В этой тишине скрывалось полное безразличие к любым обязательствам, крах всех ценностей, которыми я дорожил. Прежде я страстно верил в упорядоченность, выше побуждений и последствий ставил догадку и озарение, не сомневался, что, каким бы ни был мир, в нем всегда будут ценить сноровку и трудолюбие, - и вот теперь все эти убеждения, одно за другим, покидали меня. Я наблюдал, как роман, еще недавно служивший самым действенным, самым емким средством для передачи мыслей и чувств, становился теперь в руках голливудских коммерсантов формой, используемой механистическим, обобществленным искусством, и уже способен был выразить лишь мысль зауряднейшую и чувства самые примитивные. Он сделался формой, в которой слово подчинено картинке, а личность с неизбежностью превращается в мелкую деталь функционирующего механизма - коллектива. Давно, еще в 1930 году, у меня зародилось предчувствие, что с появлением звукового кино даже наиболее читаемый романист сделается такой же тенью прошлого, как немые фильмы. Правда, люди все еще читали, пусть только "книгу месяца", выбираемую профессором Кэнби; еще не перевелись любопытные, что рылись на лотках в закусочной среди дешевых книг, которыми исправно заполнял их мистер Тиффани Тэйер; но это не мешало мне болезненно ощущать унизительность и несправедливость положения, когда сила литературного слова подчиняется другой силе, более крикливой, более грубой...

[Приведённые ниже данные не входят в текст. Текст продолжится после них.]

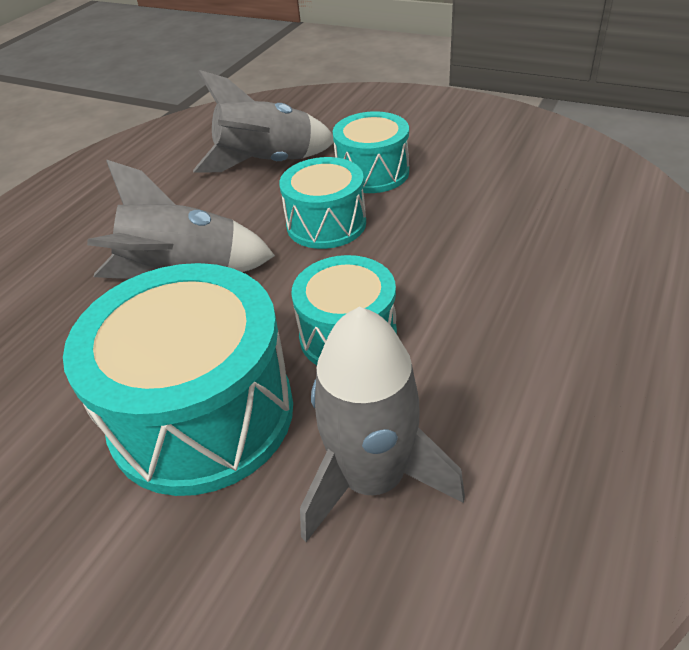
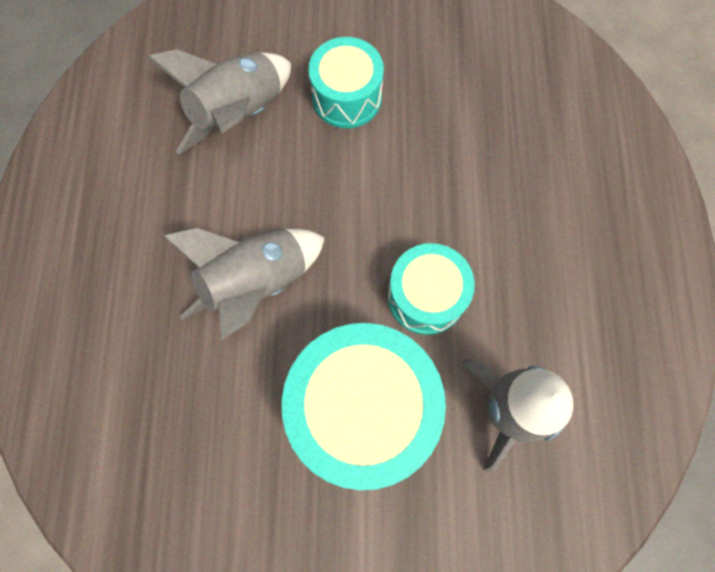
camera: 30 degrees left, 30 degrees up
turquoise drum [279,157,366,249] -> none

Все это я рассказываю лишь для того, чтобы стало ясно, что меня мучило долгими ночами, с чем я не мог ни примириться, ни бороться, что сводило на нет все мои старания, вытесняло меня из жизни, а я был бессилен, как владелец лавчонки перед объединением универсальных магазинов...
(У меня такое чувство, что я забрался на кафедру и поглядываю на часы, чтобы вовремя закончить свою лекцию...)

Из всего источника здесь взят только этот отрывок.